After closing them for a second, I open my eyes and look at the surrounding landscape, attempting to see contemporary life from the fresh perspective of one who has suddenly materialized here from a half-century earlier.
You might try it sometime. It’s surprising how bizarre the most mundane details of 21st century life seem when you step back a few decades and squint.
Here then, are a handful of observations compiled from recent voyages in my imaginary time machine.
OK, it’s the future, so I have to ask, what’s with all the tattoos? Back when I come from just about the only tattooed people we ever see are sailors, carneys and ex-convicts.
Here in the future apparently everybody from your kid’s Kindergarten teacher to the cop on the corner to the latest Oscar-nominated Hollywood starlet seems to have at least a dozen of them prominently displayed.
And was that actually a piece of metal I saw lodged in my waitress’s tongue? Ick! Did somebody do that to her or is it possible she actually paid someone to have it done? Either way it’s too weird to contemplate, especially while I’m trying to decide what to order from the lunch menu.

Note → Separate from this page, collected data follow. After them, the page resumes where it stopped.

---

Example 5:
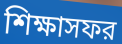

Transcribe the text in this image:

শিক্ষাসফরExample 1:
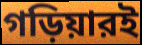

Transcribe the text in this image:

গড়িয়ারই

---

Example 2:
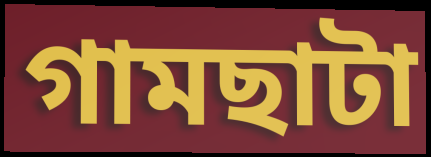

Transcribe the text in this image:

গামছাটা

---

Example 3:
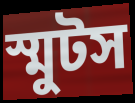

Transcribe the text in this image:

স্মুটস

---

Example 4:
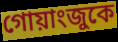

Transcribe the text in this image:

গোয়াংজুকে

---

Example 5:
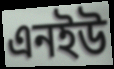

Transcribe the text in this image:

এনইউ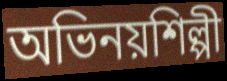
অভিনয়শিল্পীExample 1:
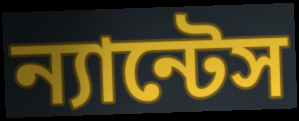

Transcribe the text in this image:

ন্যান্টেস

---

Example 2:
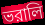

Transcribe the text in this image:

ভরালি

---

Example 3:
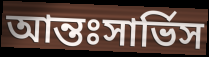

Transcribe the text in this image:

আন্তঃসার্ভিস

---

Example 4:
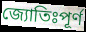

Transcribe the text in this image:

জ্যোতিঃপূর্ণ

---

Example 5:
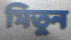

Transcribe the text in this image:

মিতুন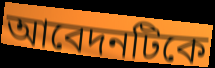
আবেদনটিকেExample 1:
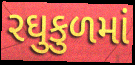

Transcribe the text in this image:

રઘુકુળમાં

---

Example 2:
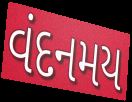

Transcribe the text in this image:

વંદનમય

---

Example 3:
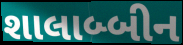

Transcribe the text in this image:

શાલાબ્બીન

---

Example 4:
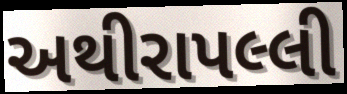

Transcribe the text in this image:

અથીરાપલ્લી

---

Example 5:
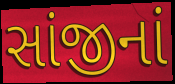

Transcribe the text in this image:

સાંજીનાંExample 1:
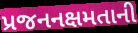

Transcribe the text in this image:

પ્રજનનક્ષમતાની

I have to admit that I’m more than a little bit disappointed about the whole car thing, too. After all, this is the future right? Did I miss something? Everybody back then knows exactly what cars are going to look like in the future.

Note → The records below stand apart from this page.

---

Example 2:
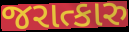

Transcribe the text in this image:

જરાત્કારુ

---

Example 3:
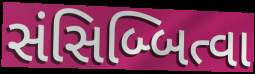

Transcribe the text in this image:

સંસિબ્બિત્વા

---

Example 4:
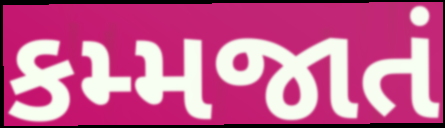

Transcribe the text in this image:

કમ્મજાતં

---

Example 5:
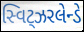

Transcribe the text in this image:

સ્વિટ્ઝરલેન્ડે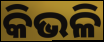
କିଭଳିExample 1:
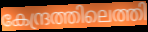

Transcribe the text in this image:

കേന്ദ്രത്തിലെത്തി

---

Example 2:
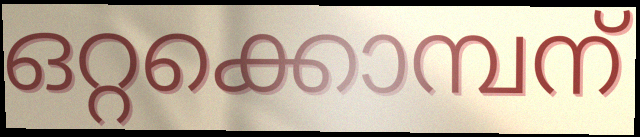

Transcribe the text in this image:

ഒറ്റക്കൊമ്പന്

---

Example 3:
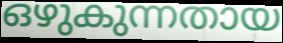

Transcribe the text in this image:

ഒഴുകുന്നതായ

Frankly, it’s one of the few things we all seem to agree on. So, where are the bubble tops, folding wings and clean safe efficient nuclear engines, huh?
I’ve been in the future for several minutes now without spotting a single flying car! I thought they’d at least be zipping around on a monorail while the occupants chatted and sipped martinis. Most of them look like rocket ships anyway so what’s with the wheels? Wheels are so mid-20th century. Very disappointing!

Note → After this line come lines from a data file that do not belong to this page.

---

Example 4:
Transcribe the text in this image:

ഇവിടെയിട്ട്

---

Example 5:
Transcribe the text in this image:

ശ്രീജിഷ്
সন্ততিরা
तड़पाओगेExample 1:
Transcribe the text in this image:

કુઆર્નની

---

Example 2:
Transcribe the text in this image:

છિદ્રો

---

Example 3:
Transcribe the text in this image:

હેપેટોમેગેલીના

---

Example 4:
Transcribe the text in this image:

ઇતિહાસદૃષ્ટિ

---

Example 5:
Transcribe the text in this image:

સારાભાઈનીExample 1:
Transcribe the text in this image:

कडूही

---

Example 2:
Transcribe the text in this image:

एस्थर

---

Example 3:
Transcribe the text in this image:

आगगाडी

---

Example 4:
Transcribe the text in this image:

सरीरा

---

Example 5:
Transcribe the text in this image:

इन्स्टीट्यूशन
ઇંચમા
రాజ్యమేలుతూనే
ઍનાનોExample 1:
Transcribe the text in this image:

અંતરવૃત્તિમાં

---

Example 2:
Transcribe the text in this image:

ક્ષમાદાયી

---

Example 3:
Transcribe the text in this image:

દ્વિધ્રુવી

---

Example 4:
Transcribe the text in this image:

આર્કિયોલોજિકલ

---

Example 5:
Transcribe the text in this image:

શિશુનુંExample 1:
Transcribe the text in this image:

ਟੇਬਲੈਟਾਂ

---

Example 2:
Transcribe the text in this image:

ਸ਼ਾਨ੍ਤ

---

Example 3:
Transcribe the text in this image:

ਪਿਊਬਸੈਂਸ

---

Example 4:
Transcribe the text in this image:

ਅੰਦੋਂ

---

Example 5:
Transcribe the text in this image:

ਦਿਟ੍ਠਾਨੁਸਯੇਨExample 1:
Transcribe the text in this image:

And while I’m on the subject, I couldn’t help noticing that three-quarters of the vehicles these days aren’t even cars at all.
Giant jeeps? You must be kidding. When did people start driving massive four-wheel-drive trucks with huge metal brush guards to the grocery store for a loaf of bread? Should I be keeping an eye out for stampeding rhinos?
Speaking of keeping an eye out, I’ve also noticed plenty of those skinny space aliens with the wires sticking out of their heads, blue-green eyeballs and skin-tight stretchy outfits running all over town. What year did their spaceship touch down anyway? Are government agents trying to chase them down? Is that why they’re always running somewhere?
I’ve noticed they’re not particularly friendly. But they don’t appear to be dangerous either unless you consider their self-absorption level, which probably causes lots of accidents.
Speaking of which, I’m puzzled to note that despite the fact that cars still have turn signals, almost nobody uses them. Are people telepathic in the future? If so, they apparently still have to move their lips when practicing brain-to-brain communication, all the drivers seem to be talking non-stop, even when there’s nobody else in the car.
Although I always expected time travel to be disorienting, I’m pleased to report that not everything here in the future is new, different and confusing.
One quick glance at the headline in the local newspaper (thank goodness you haven’t gotten rid of the newspapers!) convinced me that our politicians have hardly changed at all.
Back in my time, they saw communists under every rock. These days they seem convinced that working together to solve our nation’s financial problems is “unpatriotic.” Still pretty nutty, huh?
Apparently the old saying from my time is still true in yours: “The more things change the more they remain the same.”